Regarding the I-864 issue. Frankly, he doesn't appear - assuming your words are reflecting his understanding - to realize exactly what his obligation is there and what he doesn't understand is how that obligation can drag on and on and on ad infinitum even with a property settlement already in her favor. He should not assume that civil court can or will override a federal obligation.

He needs an attorney, you need to take a good look at your own situation and it sounds like she is taking care of her business far better than he is right now.
 

Proserpina

Senior Member
It doesn't really matter what he is committing. She does not care about that anyway. He is already dealing with the situation, but doesn't know if to trust his lawyer, that is why I was asking about the date of separation. It's not easy to still my fingers when our relationship is being ruined by this BS. He shares things with me, and what am I supposed to do, just tell him something stupid like 'Everything's gonna be alright', or ask him not to involve me? We tried it, it doesn't work, because we live together. It's completely normal that I care for him and therefore want to help in any way I can.
That bit right there? That tells me that you want this divorce more than he does. Otherwise, it wouldn't still be an issue - would it?
 

Ohiogal

Queen Bee
He was probably hoping she would come back, but she did not, and it was probably stupid of him to hope, he should have simply filed for divorce, but he didn't do it, because of the kids, in spite the fact that they have stopped living together. In her home country divorce would take 4 years. Are you seriously suggesting he would live alone all this time without any chance of finding a new partner and starting a new life? You are simply being judgmental.
What is the point in that?
The point is, he could have found a way to be in his children's lives since 2010 if he wasn't distracted by the woman who would commit adultery with him. Instead, he chose a bit of loose chick over his kids. That is sad for the kids. HE should be ashamed.
 

SESmama

Member
Wouldn't he be able to file for divorce in his own state since he is still a resident?
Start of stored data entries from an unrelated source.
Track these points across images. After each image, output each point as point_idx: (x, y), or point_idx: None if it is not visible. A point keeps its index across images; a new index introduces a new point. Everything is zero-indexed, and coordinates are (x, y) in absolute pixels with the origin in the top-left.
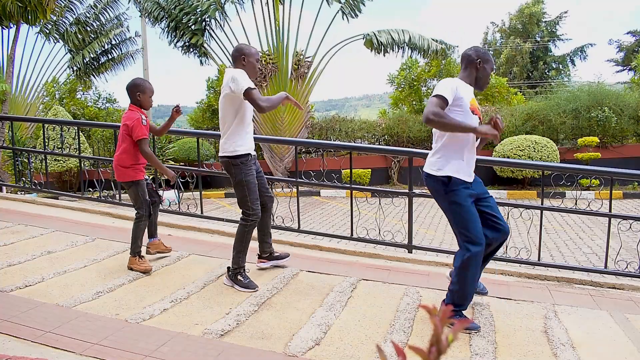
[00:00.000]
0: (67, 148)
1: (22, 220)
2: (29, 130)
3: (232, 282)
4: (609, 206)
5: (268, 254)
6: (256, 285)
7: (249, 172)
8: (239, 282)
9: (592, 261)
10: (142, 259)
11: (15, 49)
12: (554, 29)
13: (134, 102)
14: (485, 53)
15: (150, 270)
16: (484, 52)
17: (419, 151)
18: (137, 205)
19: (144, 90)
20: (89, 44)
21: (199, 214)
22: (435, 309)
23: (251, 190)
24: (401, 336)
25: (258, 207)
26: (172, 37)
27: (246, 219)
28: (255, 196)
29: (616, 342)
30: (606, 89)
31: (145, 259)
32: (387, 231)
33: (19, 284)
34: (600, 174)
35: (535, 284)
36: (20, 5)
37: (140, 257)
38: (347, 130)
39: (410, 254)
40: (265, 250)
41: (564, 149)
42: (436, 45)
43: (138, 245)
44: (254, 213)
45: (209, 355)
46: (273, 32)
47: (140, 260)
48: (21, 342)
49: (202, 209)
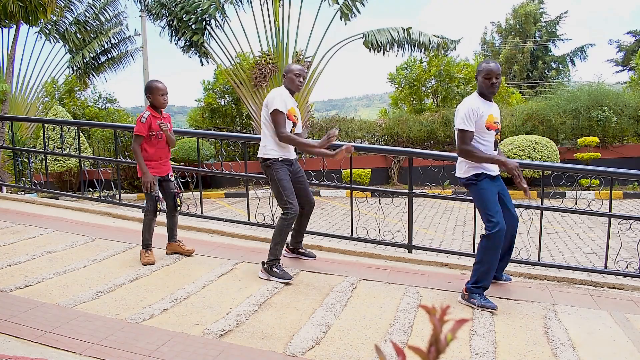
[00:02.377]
0: (67, 148)
1: (22, 220)
2: (29, 130)
3: (267, 275)
4: (609, 206)
5: (293, 248)
6: (291, 276)
7: (280, 171)
8: (274, 273)
9: (592, 261)
10: (147, 252)
11: (15, 49)
12: (554, 29)
13: (150, 103)
14: (480, 64)
15: (150, 263)
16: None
17: (419, 151)
18: (145, 199)
19: (151, 91)
20: (88, 44)
21: (199, 214)
22: (435, 309)
23: (284, 187)
24: (401, 336)
25: (294, 201)
26: (172, 35)
27: (285, 212)
28: (289, 192)
29: (616, 342)
30: (606, 89)
31: (151, 253)
32: (387, 231)
33: (19, 284)
34: (600, 174)
35: (535, 284)
36: (21, 5)
37: (147, 251)
38: (347, 130)
39: (410, 254)
40: (294, 244)
41: (564, 149)
42: (437, 40)
43: (145, 238)
44: (291, 207)
45: (209, 355)
46: (273, 32)
47: (146, 253)
48: (21, 342)
49: (202, 209)
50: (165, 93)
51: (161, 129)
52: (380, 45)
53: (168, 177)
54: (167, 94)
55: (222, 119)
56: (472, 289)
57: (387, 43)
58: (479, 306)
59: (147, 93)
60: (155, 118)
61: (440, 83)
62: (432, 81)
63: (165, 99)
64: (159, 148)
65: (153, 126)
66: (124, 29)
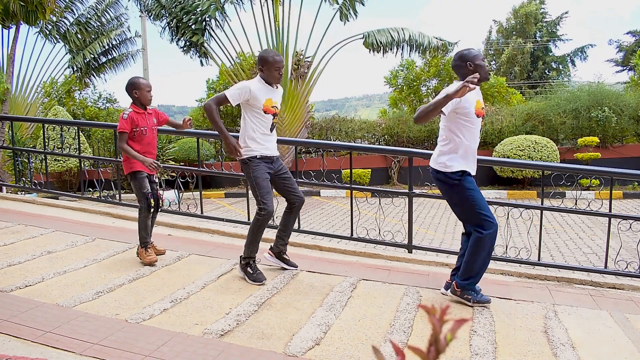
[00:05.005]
0: (67, 148)
1: (22, 220)
2: (29, 130)
3: (243, 274)
4: (609, 206)
5: (278, 251)
6: (264, 278)
7: (257, 169)
8: (247, 274)
9: (592, 261)
10: (147, 251)
11: (15, 49)
12: (554, 29)
13: (134, 100)
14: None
15: (153, 262)
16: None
17: (419, 151)
18: (137, 198)
19: (138, 87)
20: (89, 44)
21: (199, 214)
22: (435, 309)
23: (259, 185)
24: (401, 336)
25: (269, 202)
26: (173, 36)
27: (259, 212)
28: (264, 191)
29: (616, 342)
30: (606, 89)
31: (151, 251)
32: (387, 231)
33: (19, 284)
34: (600, 174)
35: (535, 284)
36: (22, 5)
37: (147, 249)
38: (347, 130)
39: (410, 254)
40: (279, 247)
41: (564, 149)
42: (436, 41)
43: (142, 236)
44: (265, 207)
45: (209, 355)
46: (273, 32)
47: (146, 252)
48: (21, 342)
49: (202, 209)
50: (151, 89)
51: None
52: (380, 45)
53: (154, 179)
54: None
55: (222, 119)
56: (466, 285)
57: (387, 43)
58: (475, 302)
59: (134, 89)
60: (138, 114)
61: (442, 84)
62: (433, 81)
63: (151, 94)
64: (144, 144)
65: (138, 122)
66: (125, 30)
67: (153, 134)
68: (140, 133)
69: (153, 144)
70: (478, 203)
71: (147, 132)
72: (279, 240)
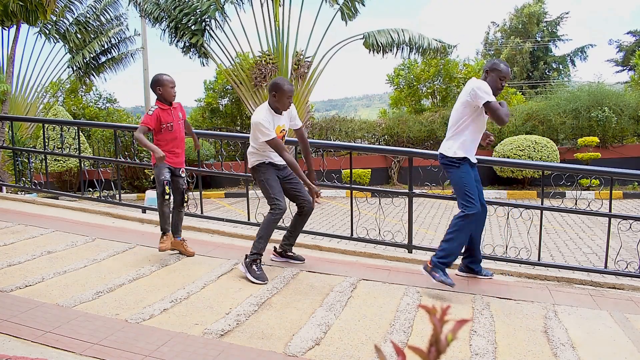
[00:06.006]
0: (67, 148)
1: (22, 220)
2: (29, 130)
3: (246, 270)
4: (609, 206)
5: (282, 251)
6: (267, 279)
7: (266, 172)
8: (252, 271)
9: (592, 261)
10: (163, 238)
11: (15, 49)
12: (555, 29)
13: (158, 97)
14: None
15: (163, 249)
16: (496, 61)
17: (419, 151)
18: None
19: (162, 83)
20: (89, 44)
21: (199, 214)
22: (435, 309)
23: (270, 185)
24: (401, 336)
25: (281, 199)
26: (172, 38)
27: (272, 211)
28: (275, 190)
29: (616, 342)
30: (606, 89)
31: (166, 238)
32: (387, 231)
33: (19, 284)
34: (600, 174)
35: (535, 284)
36: (22, 5)
37: (163, 236)
38: (347, 130)
39: (410, 254)
40: (283, 246)
41: (564, 149)
42: (436, 43)
43: (161, 222)
44: (278, 204)
45: (209, 355)
46: (273, 32)
47: (162, 238)
48: (21, 342)
49: (202, 209)
50: (174, 85)
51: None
52: (380, 46)
53: (179, 173)
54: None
55: (222, 118)
56: (438, 264)
57: (387, 44)
58: (439, 281)
59: (158, 86)
60: (163, 111)
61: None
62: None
63: (175, 91)
64: (170, 140)
65: (163, 119)
66: (124, 29)
67: (180, 128)
68: (167, 129)
69: (180, 138)
70: (468, 186)
71: (173, 127)
72: (285, 241)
That tells me more that he doesn't really want a divorce. He just HAD to wait until she filed.

And if the kids have been living overseas all this time (or a majority of the time) a judge will be unlikely to overturn that since the ruling court would be their home country, not Cali.


And I am sure I will be corrected if wrong :p
 

anearthw

Member
He was probably hoping she would come back, but she did not, and it was probably stupid of him to hope, he should have simply filed for divorce, but he didn't do it, because of the kids, in spite the fact that they have stopped living together. In her home country divorce would take 4 years. Are you seriously suggesting he would live alone all this time without any chance of finding a new partner and starting a new life? You are simply being judgmental.
What is the point in that?
What's the point of not committing adultery? It's easier to facilitate a marriage separation/possible reunion and think clearly without backup plan B squawking in the background. You aren't his priority here, that much is obvious, too bad you are deluding yourself into thinking this is some amazing romance being held up by others screwing you over. If she changed her mind, you'd be gone in a second.
 

not2cleverRed

Obvious Observer
He was probably hoping she would come back, but she did not, and it was probably stupid of him to hope, he should have simply filed for divorce, but he didn't do it, because of the kids, in spite the fact that they have stopped living together. In her home country divorce would take 4 years. Are you seriously suggesting he would live alone all this time without any chance of finding a new partner and starting a new life? You are simply being judgmental.
What is the point in that?
Yes, that is EXACTLY what is suggested.

There is nothing wrong with living alone. NOTHING.